It was Alison Weir who first did this for me, if you see what I mean. I read her biography of Eleanor of Aquitaine, the marriageable lady who became King Henry the Second of England’s queen. Again, there’s the name of a country… You see, at school we British school children learned a variety of history that filtered everything through a sieve of contemporary national requirements. I can remember being taught that during the medieval era, the English ruled most of France and largely held onto it until the Wars of the Roses (I was brought up in Yorkshire, another irrelevant aside). Possessions remained until Queen Mary finally gave up Calais with a cardiac etch. Alison Weir undid a school lifetime of history when she described the Angevin Empire, part of the pan-European expansion of the Franks. Based in Anjou, this empire comprised what we now call southern, western and northern France, plus all of England and Wales, and other bits at times (though never Scotland, hence that nation’s long-lasting alliance with the rival empire based on the Ile de France). When interpreted this way, it wasn’t English kings that ruled France, or vice-versa. It was an empire with its own lingua franca, langue d’oc. The countries, and with them the geographical, ethnic and cultural assumptions upon which we falsely base our interpretation of the past, simply did not exist. Thus the paradigms upon which we base our understanding of English-ness or French-ness become both irrelevant and inapplicable. And thus the troupe of belly dancers in A Ruby in Her Navel weren’t, therefore, in Italy. They were in the Kingdom of Sicily, a small but powerful and ambitious little Norman empire created out of the same Frankish expansion that spurned the enduring conquest of the Anglo-Saxons in 1066.

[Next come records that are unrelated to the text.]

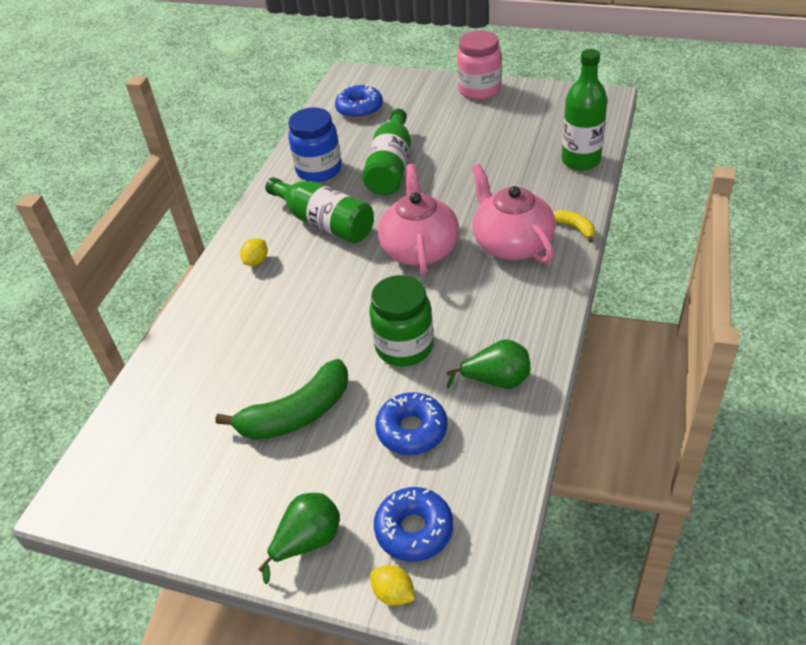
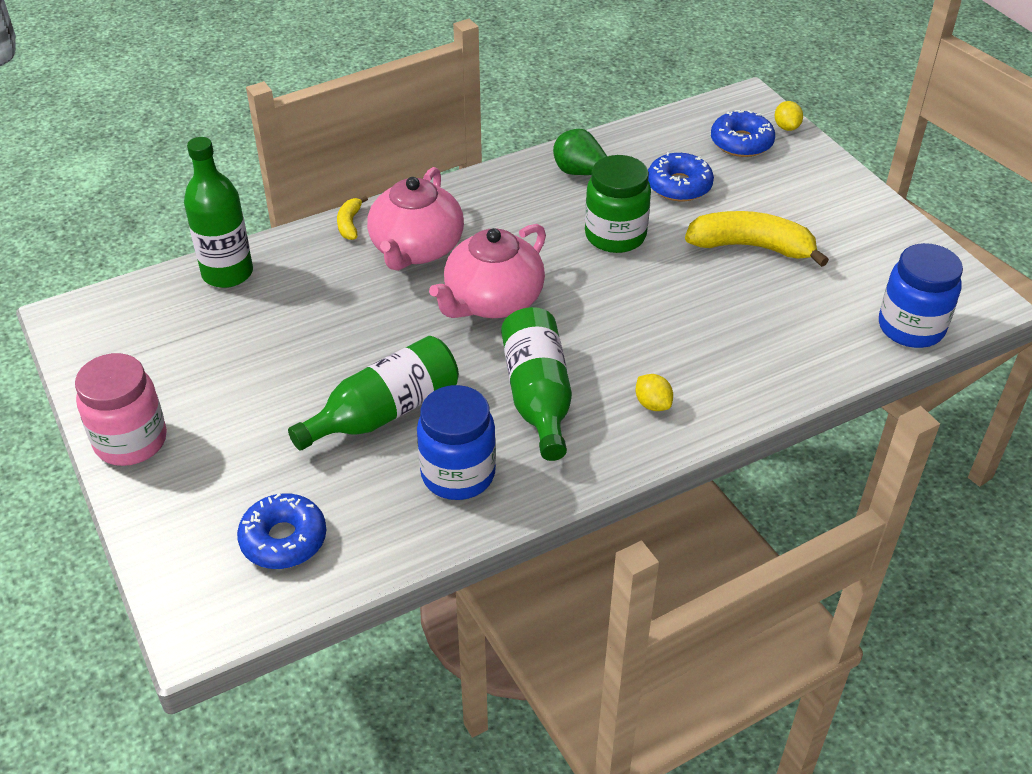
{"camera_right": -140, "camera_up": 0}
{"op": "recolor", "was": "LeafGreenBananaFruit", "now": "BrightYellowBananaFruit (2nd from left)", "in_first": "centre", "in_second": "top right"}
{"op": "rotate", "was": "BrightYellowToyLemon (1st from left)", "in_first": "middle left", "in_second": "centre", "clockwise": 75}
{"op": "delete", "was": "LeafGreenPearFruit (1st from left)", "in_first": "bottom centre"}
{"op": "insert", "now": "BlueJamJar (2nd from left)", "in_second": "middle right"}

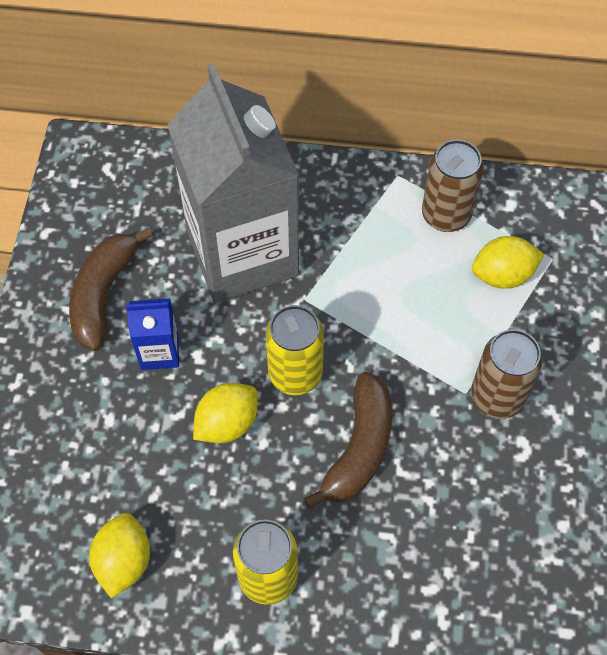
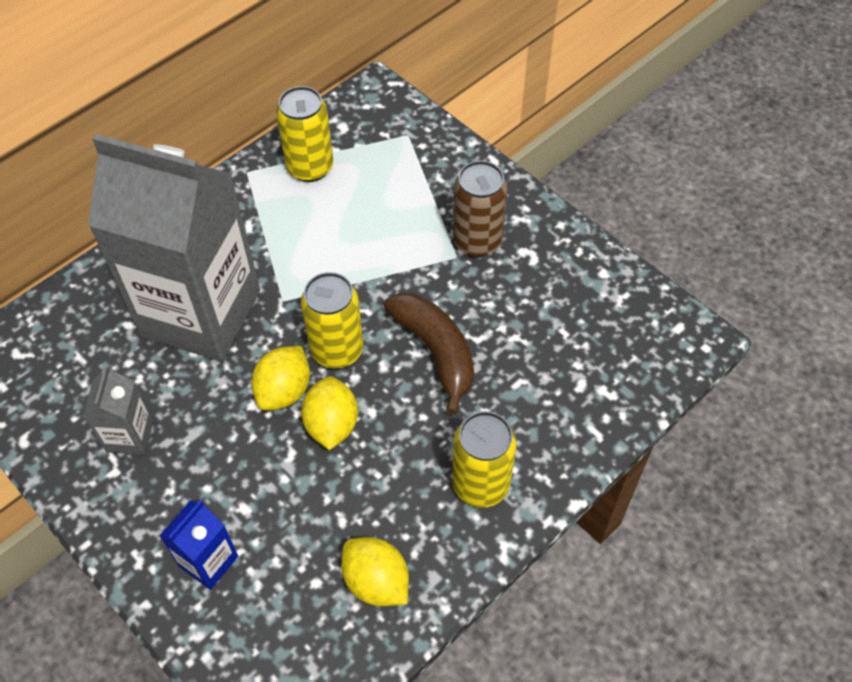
{"camera_right": -50, "camera_up": -5}
{"op": "replace", "was": "DarkBrownBananaFruit (1st from left)", "now": "AshGreyJuiceCarton (1st from left)", "in_first": "middle left", "in_second": "middle left"}
{"op": "move", "was": "BlueJuiceCarton", "in_first": "middle left", "in_second": "bottom left"}
{"op": "recolor", "was": "DarkBrownCan (1st from left)", "now": "BrightYellowCan (1st from left)", "in_first": "top right", "in_second": "top centre"}
{"op": "move", "was": "BrightYellowToyLemon (3rd from left in the first image)", "now": "BrightYellowToyLemon (1st from left)", "in_first": "middle right", "in_second": "middle left"}

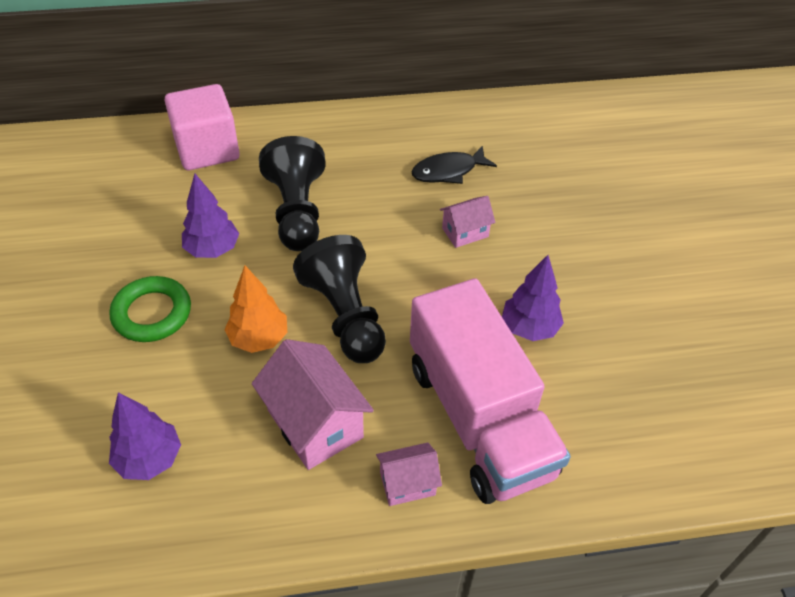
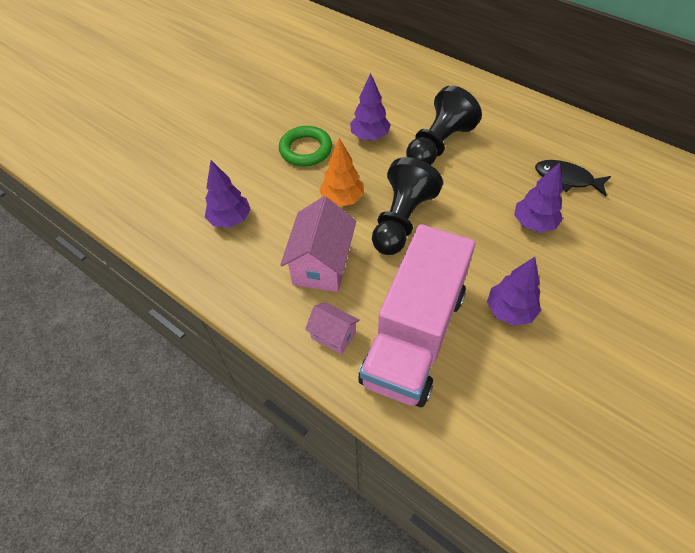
{"camera_right": 50, "camera_up": 5}
{"op": "delete", "was": "RosyBlock", "in_first": "top left"}
{"op": "replace", "was": "RosyToyHouse (3rd from left)", "now": "VioletToyTree (4th from left)", "in_first": "centre", "in_second": "middle right"}

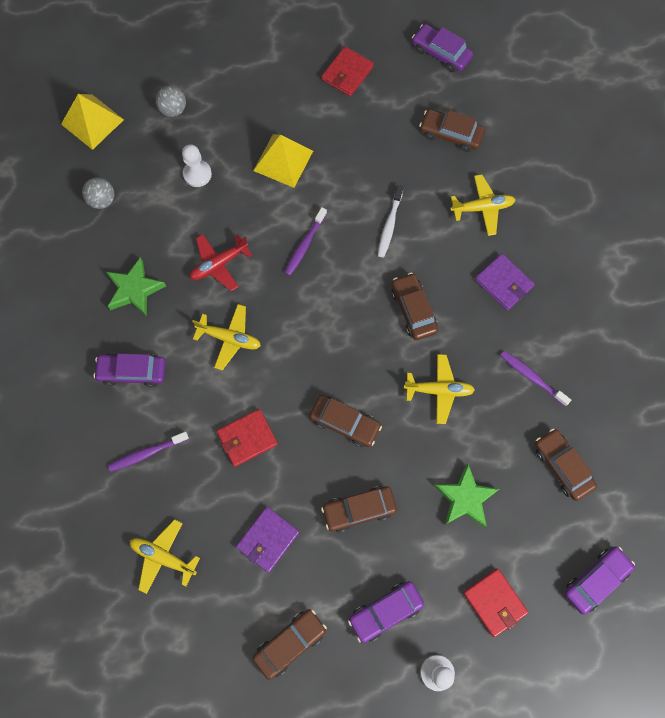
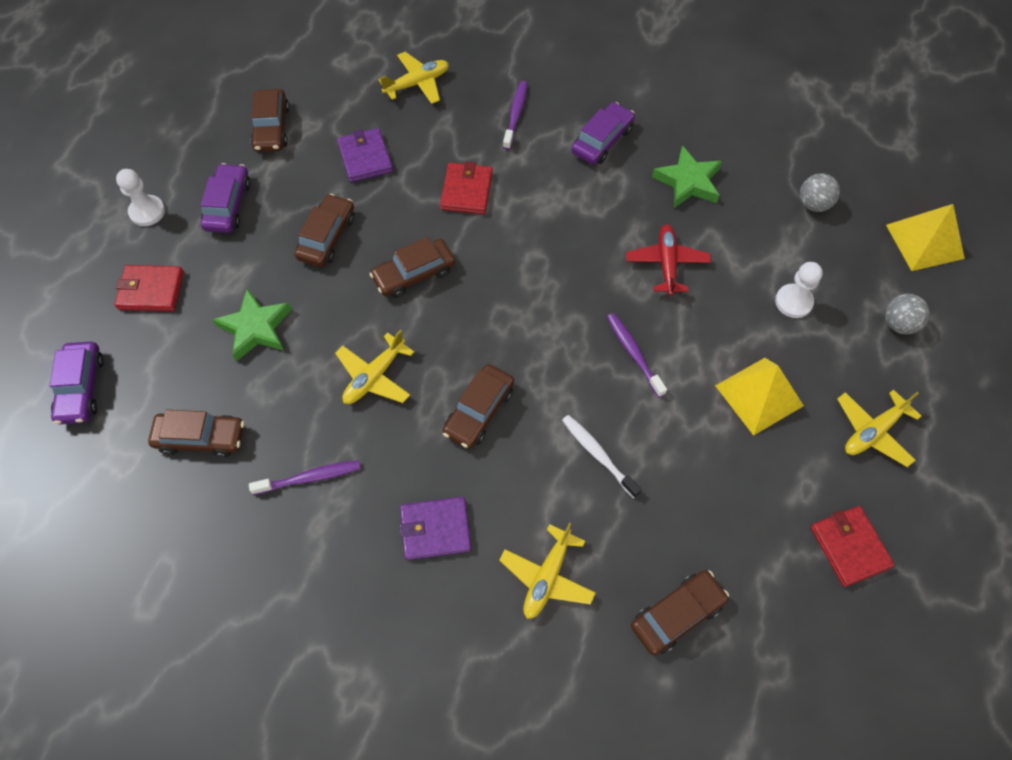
{"camera_right": 125, "camera_up": -10}
{"op": "move", "was": "BrightYellowAeroplane (2nd from left in the first image)", "now": "BrightYellowAeroplane (4th from left)", "in_first": "centre", "in_second": "middle right"}
{"op": "rotate", "was": "DarkBrownAutomobile (4th from left in the first image)", "in_first": "centre", "in_second": "centre", "clockwise": 105}
{"op": "delete", "was": "VioletAutomobile (3rd from left)", "in_first": "top centre"}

In A Ruby in her Navel Barry Unsworth presents medieval Europe in a way that brings the historical issues into focus and gives them life. Lands were conquered and their Muslim leaders deposed. But the new rulers had to politic their way to continued incumbency, recognising the interests of land-hungry knights, only temporarily defeated Muslim predecessors with friends nearby, Jewish merchants who did pragmatic business with anyone and everyone. And even within these groups there were divisions. Amongst the Christians there were two competing blocks, the Germanic Holy Roman Empire and the Byzantine remnants of Imperial Rome. And then there was the Pope with his own empire, interests and ability to raise an army. And then there were those who aspired to power from within and sought to depose a rival in their own house. The Crusades that primary school history presents has having something to do with religion thus become mere wars of conquest for booty.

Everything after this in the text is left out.